§ Text block
*** Block opens ***
Assembly Bill No. 78–Assemblymen McCleary, Conklin, Claborn, Chowning, Angle, Atkinson, Christensen, Geddes, Griffin, Hettrick, Horne, Manendo, Marvel and Weber

 

CHAPTER..........

 

AN ACT relating to offenders; revising the penalty for a sexual assault against a child under the age of 16 years; revising the penalty for lewdness with a child; prohibiting the suspension of sentence or granting of probation to a person convicted of lewdness with a child; revising certain provisions relating to the program that provides the public with access to certain information in the statewide registry concerning certain sex offenders and offenders convicted of a crime against a child; and providing other matters properly relating thereto.

 

THE PEOPLE OF THE STATE OF NEVADA, REPRESENTED IN

SENATE AND ASSEMBLY, DO ENACT AS FOLLOWS:

 

    Section 1. NRS 200.366 is hereby amended to read as follows:

    200.366  1.  A person who subjects another person to sexual

penetration, or who forces another person to make a sexual

penetration on himself or another, or on a beast, against the will of

the victim or under conditions in which the perpetrator knows or

should know that the victim is mentally or physically incapable of

resisting or understanding the nature of his conduct, is guilty of

sexual assault.

    2.  Except as otherwise provided in [subsection 3,] subsections

3 and 4, a person who commits a sexual assault is guilty of a

category A felony and shall be punished:

    (a) If substantial bodily harm to the victim results from the

actions of the defendant committed in connection with or as a part

of the sexual assault, by imprisonment in the state prison:

        (1) For life without the possibility of parole;

        (2) For life with the possibility of parole, with eligibility for

parole beginning when a minimum of 15 years has been served; or

        (3) For a definite term of 40 years, with eligibility for parole

beginning when a minimum of 15 years has been served.

    (b) If no substantial bodily harm to the victim results, by

imprisonment in the state prison:

        (1) For life, with the possibility of parole, with eligibility for

parole beginning when a minimum of 10 years has been served; or

        (2) For a definite term of 25 years, with eligibility for parole

beginning when a minimum of 10 years has been served.
*** Block closes ***
§ Recorded data
*** Block opens ***
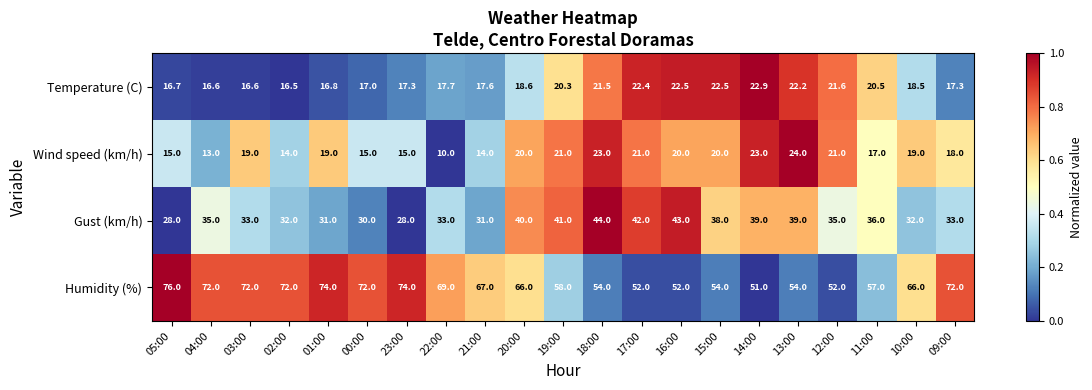

Which category has the lowest value across all series?

22:00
*** Block closes ***
§ Tasks to perform
1. Answer these questions from Assembly Bill No. 78:
(a) Which NRS section does Section 1 amend?
(b) Under subsection 2, what category of felony is sexual assault?
(c) When no substantial bodily harm to the victim results, what definite prison term may be imposed?
2. List every imprisonment option that subsection 2 of Assembly Bill No. 78 provides under paragraphs (a) and (b).
3. Reproduce the part of Assembly Bill No. 78 from "(1) For life without" up to and including "15 years has been served.".
The listing is separate material and has no connection to Assembly Bill No. 78.

§ Answer section
1.
(a) NRS 200.366
(b) A category A felony
(c) A definite term of 25 years, with eligibility for parole beginning when a minimum of 10 years has been served

2.
- For life without the possibility of parole
- For life with the possibility of parole, with eligibility for parole beginning when a minimum of 15 years has been served
- For a definite term of 40 years, with eligibility for parole beginning when a minimum of 15 years has been served
- For life, with the possibility of parole, with eligibility for parole beginning when a minimum of 10 years has been served
- For a definite term of 25 years, with eligibility for parole beginning when a minimum of 10 years has been served

3.
(1) For life without the possibility of parole;

        (2) For life with the possibility of parole, with eligibility for

parole beginning when a minimum of 15 years has been served; or

        (3) For a definite term of 40 years, with eligibility for parole

beginning when a minimum of 15 years has been served.